Shouldn’t there be a limit on how many prizes an already successful musician can accept?

Wolfgang-Rihm

Comments

  • Halldor says:

    The successful reward the successful, the influential support the influential, money circulates from the rich to the also-rich…meanwhile across Europe orchestras are closing, school music provision is being axed and performers are forced to go on strike, while those at the top of the business continue to live in the style to which they have become accustomed.

  • John Borstlap says:

    The mere € 25.000,– is peanuts as compared to what conductors receive (see elsewhere on this site). If star conductors are properly rewarded for their artistic merits – something I would not put into question – then what contemporary composers are worth would be remarkably put in relief by this prize.

    Then, Rihm as Germany’s ‘top composer’ is a greatly, seriously, gravely exaggerated formulation.
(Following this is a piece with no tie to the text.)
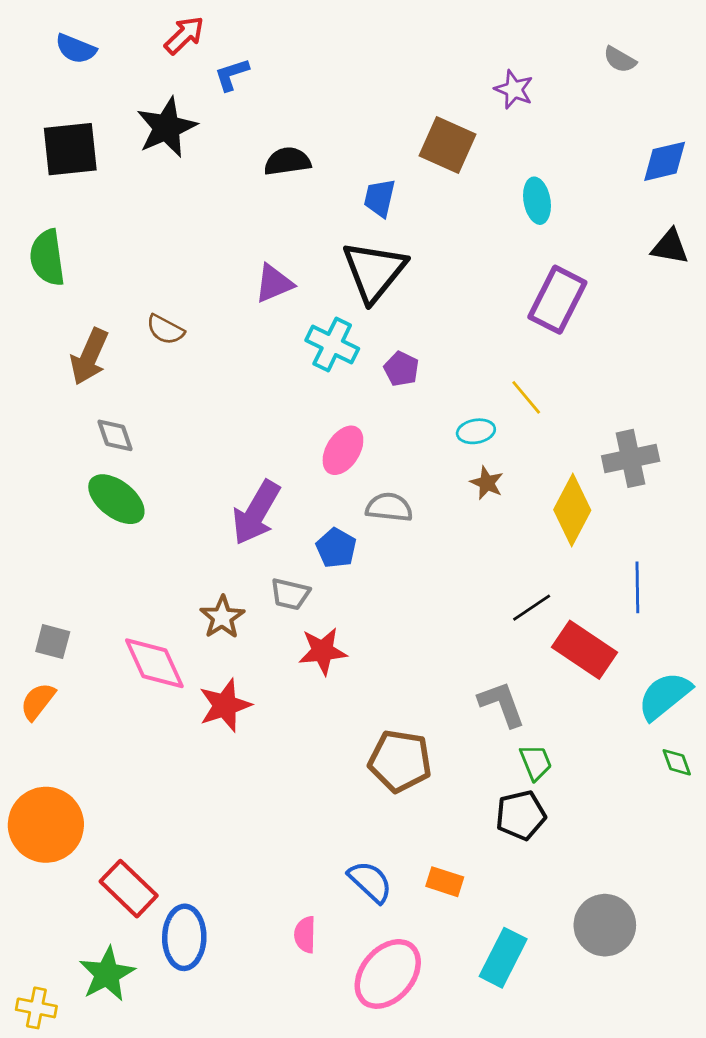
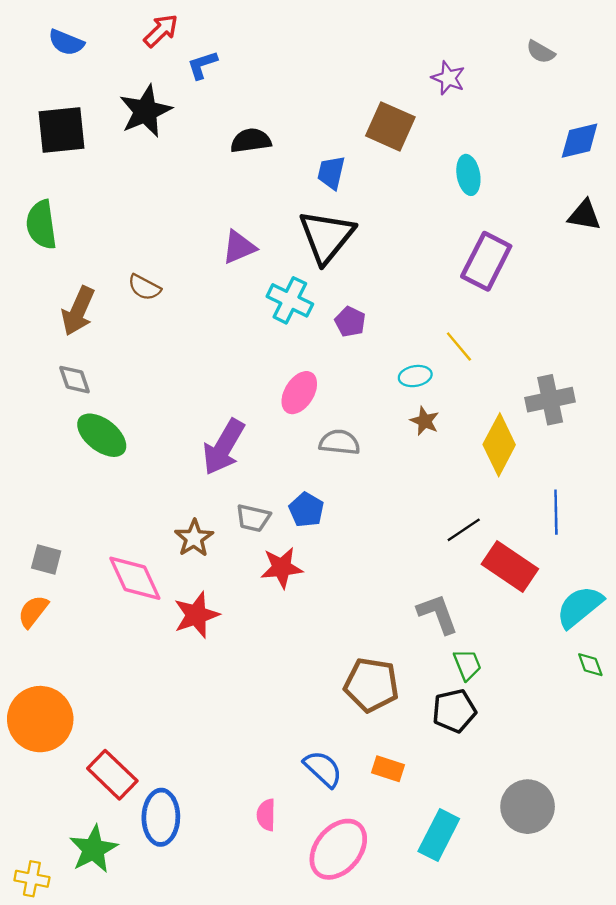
gray diamond: (115, 435) -> (75, 380), moved
blue pentagon: (336, 548) -> (306, 510), moved
brown pentagon: (400, 761) -> (371, 685), moved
In contrast to the Anglo-Saxon music world (David Matthews, Corigliano) and France (Bacri, Dubugnon), where composers are beginning to reconnect with pre-modernist traditions, Germany is still laboring under the morally obliged blanket of postwar modernism (a modernist German is a good German because Strauss was a nazi and Wagner initiated the holocaust). This musically suffocating paranoia is occasionally lightened-up, by younger composers, by adaptations from pop, which is also morally ‘clean’ if even more detrimental from an artistic point of view. Rihm did quite well riding the wave of ethically acceptable new music at the time. But since the notion of ‘modernism’ has become a definition of a historical period, he has felt more free to leave the imitations of Bergian expressionism behind and explore more tonal and thus more musical territories as can be heard in his ‘Leichtes Spiel’ (vl + orch) which has really beautiful episodes. Calling such composer ‘top’ is not difficult within a context of artistically meagre production… If Rihm is ‘top’, what a pathetic situation that implies. It is to be hoped that German musical life which is still thriving – in spite of the usual problems – can produce something better in the future, when postwar guilt-complexes have become a thing of the past.

  • Mark Stratford says:

    Former winners have included Barenboim, Brendel, S Richter, Gilels, Masur, F-Dieskau, Sawallisch

    All pretty well known and wealthy

  • Richard G. says:

    Was it Ives that said awards are badges of mediocrity?

  • Dominy Clements says:

    I always remember one of Gordon Crosse’s favourite quotes: “prizes are for children, and I have grown up.”

    • John Borstlap says:

      The German author Martin Mosebach recently received the Buchner Prize, the most important prize for German-speaking writers, and was asked in an interview what he thought of prizes since so many authors had expressed their contempt of them. His opinion was quite modest: he thought of a prize as a confirmation that his book had been able to enter the inner life of readers – prize committees are readers, after all – and appreciated the gesture as one of recognition by the reading community of a real contact between author and reader, so: not as some sort of definite quality assessment.

      Maybe that is a more humane and honest way of looking at prizes, instead of trying to parade as the rebel against a ‘bourgeois’ society that wants to celebrate its artists, which looks a bit as a typical clichée from the hip sixties.

      As we know, public recognition is not a definite assessment. In the past, quite some famous artists, burried under prizes and medals, disappeared into oblivion because their work was not universal enough so that it could survive cultural changes over time.

  • Pete says:

    It shouldn’t matter how wealthy or poor the recipient is.

    Awards should be given with no attention paid to anything other than what their particular merits are in concordance with the guidelines for giving the award and any consideration to how much money someone already has would be a willful perversion of the awards orginal purposes.